→ WORK INSTRUCTION:
Retype the material below line for line, leaving out the pictures.

Chart comprehension material:
§

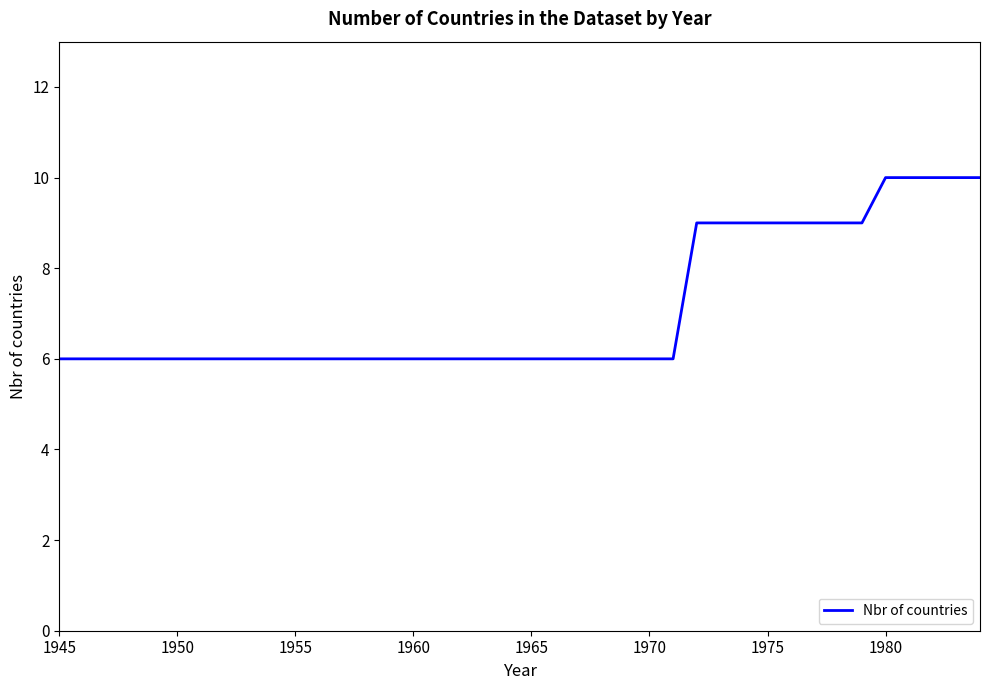

What is the greatest value displayed?

10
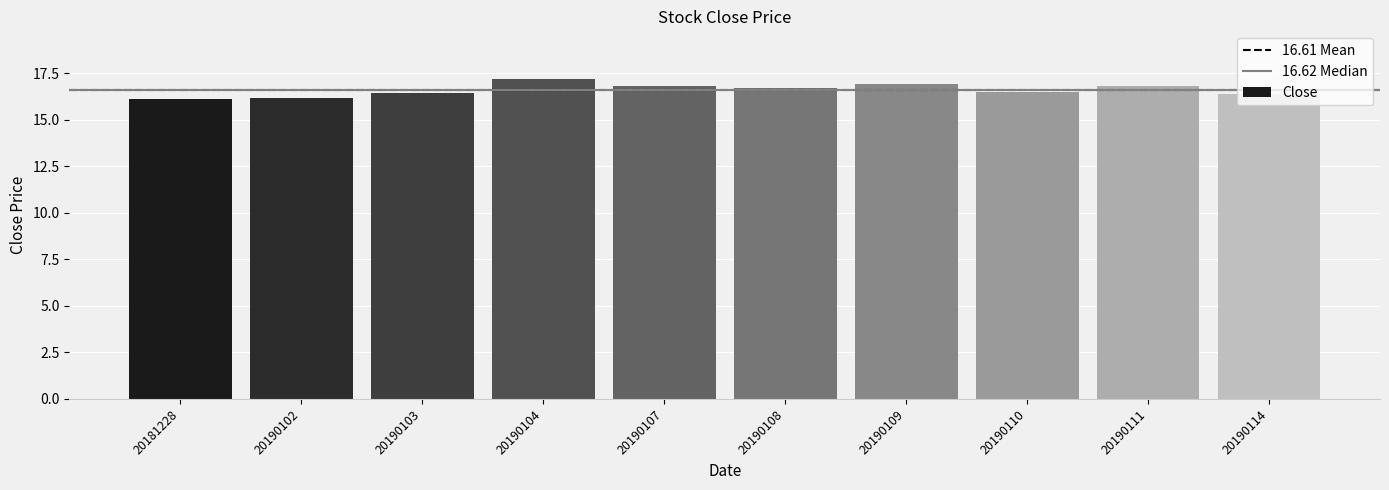

The chart shows a value of 5.2 at 20190114. True or false?

False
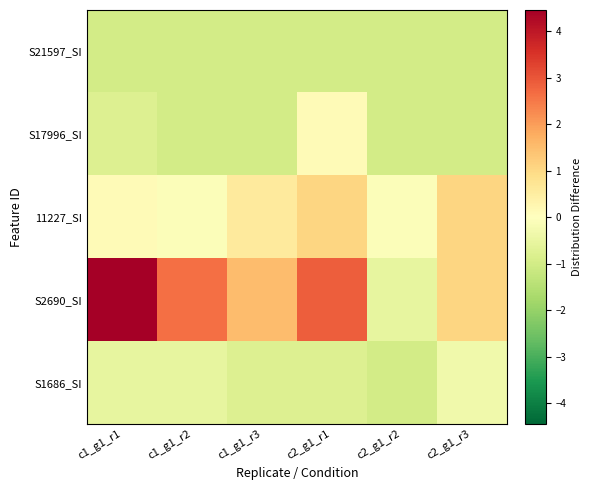

What is the maximum value shown in the chart?

4.5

§

→ EXPECTED ANSWER:
What is the greatest value displayed?

10

The chart shows a value of 5.2 at 20190114. True or false?

False

What is the maximum value shown in the chart?

4.5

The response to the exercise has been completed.